Jugendspiele in Bolivien

Jugendspiele fördern Stolz auf die Schule und Zusammenhalt

Sportliche Leistungen erscheinen wichtiger als akademische Leistungen

Schüler und Lehrer des Rosenhammers berichteten mir, dass erst seit kurzem ein gewisser Stolz seitens der Jugendlichen besteht, Rosenhammer-Schüler zu sein. Noch vor einigen Jahren hatte die Schule einen so schlechten Ruf, dass sich Schüler ihrer schämten und weder zum Anfeuern noch im Sportteam an den Jugendspielen teilnehmen wollten. Die Spiele wurden sowieso nur von den teuren Privatschulen ausgefochten, die sowohl Geld und Trainer als auch genügend Motivation besaßen, um ihre Schule in den Wettkämpfen zu vertreten. Erst seit einigen Jahren nehmen auch die „ärmeren“ Schulen teil, durchaus mit sehenswerten Erfolgen wie Rekordzeiten in der Leichtathletik und Medaillen in den Ballspielarten. Obwohl sich also die Situation grundlegend verändert hat, so habe ich beim Antreten des Rosenhammers gegen die Privatschule „Austria“ eine gewisse Verklemmtheit der Rosenhammer-Schüler bemerkt, die den Anfeuerungslärm direkt auf die Hälfte zusammen schrumpfen ließ. Schon allein den schillernden Austria-Uniformen sah man an, dass diese Schüler aus völlig anderen Verhältnissen kommen. Auch der Größenunterschied der Sportler fiel auf: Die Schüler des Rosenhammers kommen nach wie vor aus den ärmsten Familien der Stadt, und nur die wenigstens können sich eine ausgewogene Ernährung leisten, so dass sie oft zwei Köpfe kleiner als die Schüler der Privatschulen sind. Ich habe solche Unterschiede zunächst für Gerüchte gehalten, bis ich sie während der Spiele mit eigenen Augen sehen konnte.
Entsprechend hatten unsere Basketball-Jungs trotz harten Trainings und guter Spieltechniken keine Chance, weit aufzusteigen; sie verloren fast alle Spiele. Die Mädchen konnten immerhin den zweiten Platz erringen – nach „Austria“. In seiner eigentlichen Topdisziplin, der Leichtathletik, schnitt der Rosenhammer leider ungewöhnlich schlecht ab, da zwei Schülerinnen trotz der bereits überschrittenen Altersgrenze von 16 Jahren mit gefälschten Geburtsdokumenten teilgenommen hatten und als Strafe eine ordentliche Punktzahl abgezogen wurde. Nur im Fußball konnten die Schüler den ersten Platz bejubeln, womit sie in der Gesamtwertung immerhin noch den dritten Platz erreichten.
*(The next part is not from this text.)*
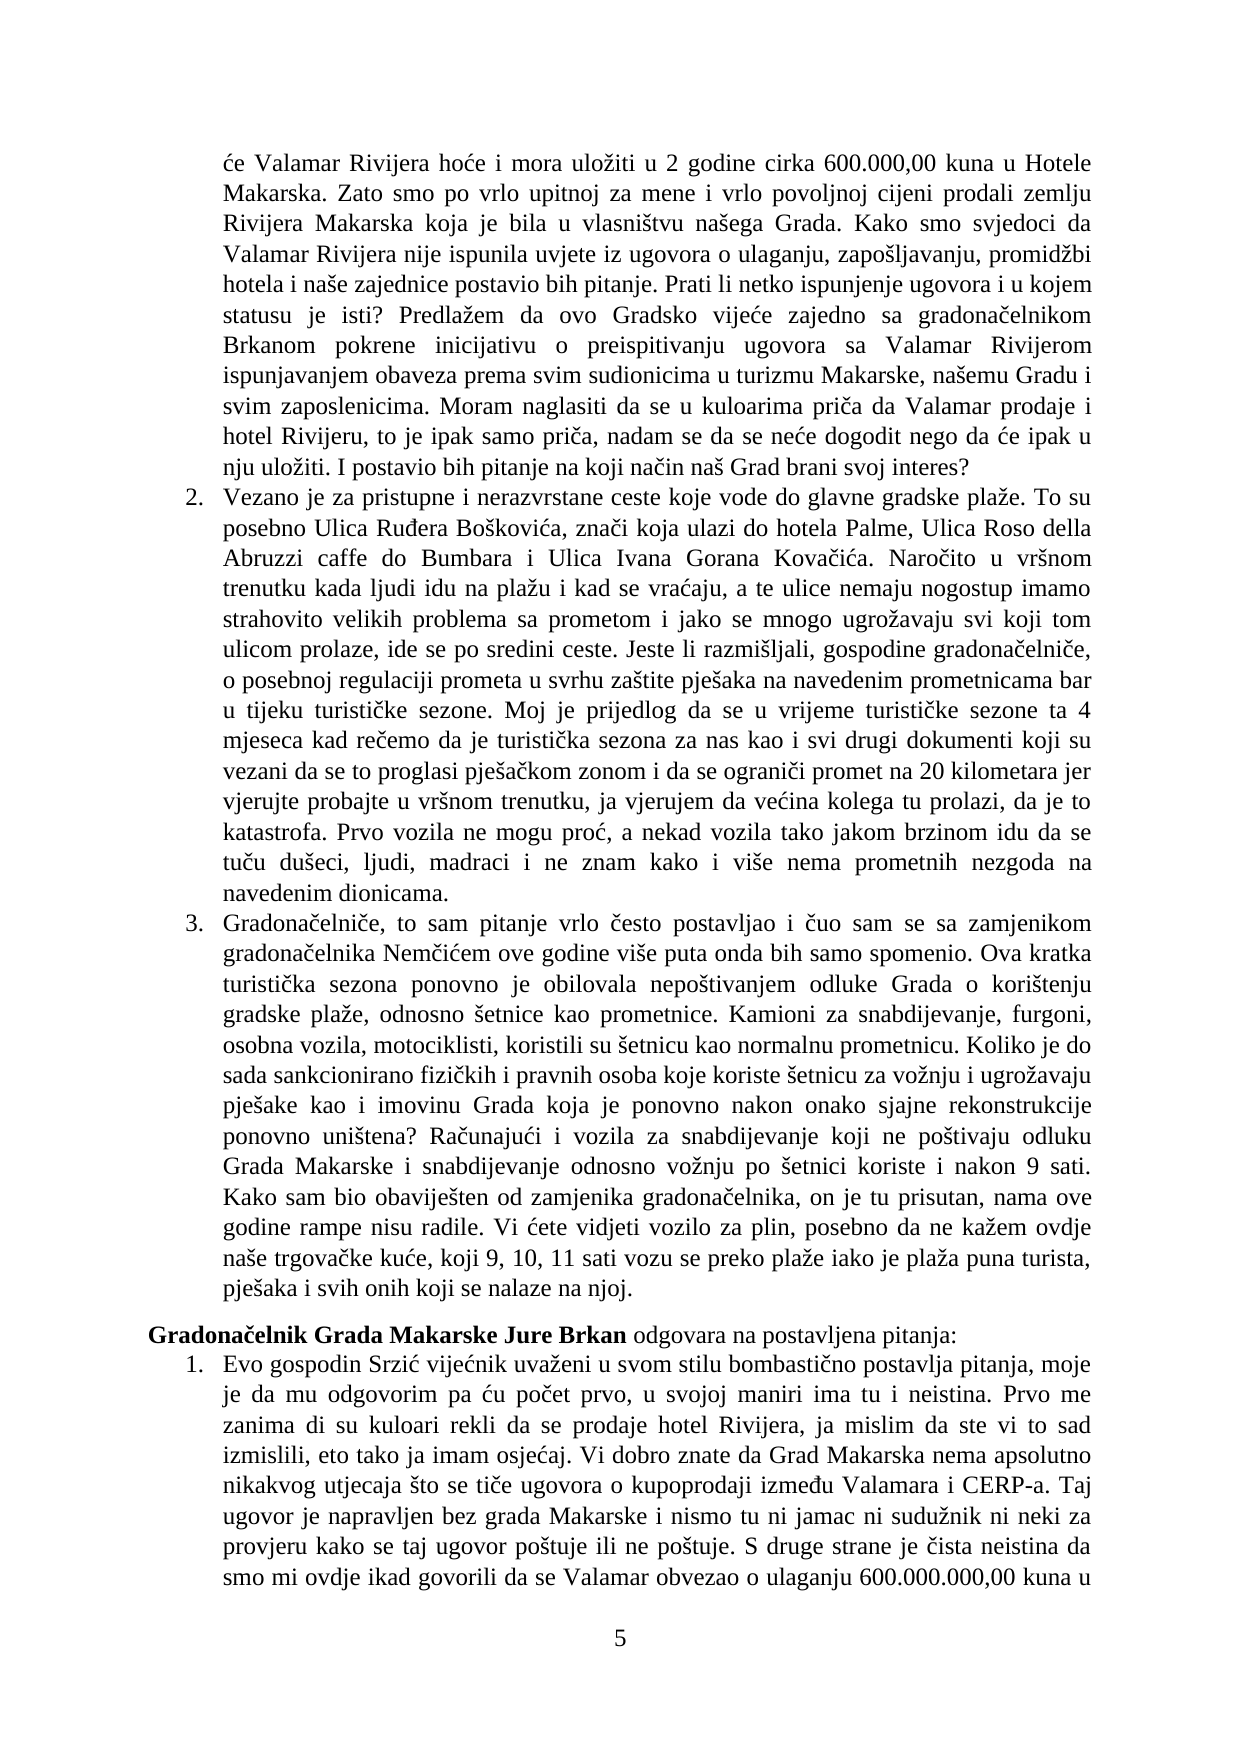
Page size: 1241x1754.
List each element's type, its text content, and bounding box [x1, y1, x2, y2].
Die Enttäuschung über den eingebüßten ersten Platz der letzten Jahre war dennoch recht groß.

Akademische Ausbildung ist zweitrangig für viele Lehrer und Schüler

Schwester Elsa teilte mir ihre Sicht der Jugendspiele mit: Einerseits förderten sie den Zusammenhalt innerhalb der Schule und nährten einen wachsenden, durchaus positiven Stolz, Schüler des Rosenhammers zu sein. Außerdem sollte sportliche Betätigung innerhalb der Schulausbildung einen wichtigen Platz genießen. Andererseits werde dem Sport oft wichtigere Bedeutung angemessen als der akademischen Ausbildung, und gute Sportler würden von den Lehrern nicht selten wohlwollend von einem Jahr zum anderen „mitgeschleift“, ohne die erforderten Leistungen zu erbringen. Obwohl Schwester Elsa schon seit Jahren gegen die übermäßige Wichtigkeit sportlicher Leistungen und regelmäßigen Unterrichtsausfall wegen der umfangreichen Trainingseinheiten ankämpft, liegt der Hang zum Sport tief in der ignacianischen Mentalität verwurzelt. Ein guter Sportler kann wertvolle körperliche Arbeit auf dem elterlichen Feld leisten und zum Lebensunterhalt beitragen, gute Noten bringen aber neben einer gewissen Anerkennung seitens der Mitschüler und einem guten Abschluss nicht viel ein. Nur die wenigstens guten Schüler werden ihre akademischen Fähigkeiten später nutzen können, um sich an einer Universität weiterbilden zu können. Recht langsam ist hier eine Mentalitätsänderung zu bemerken.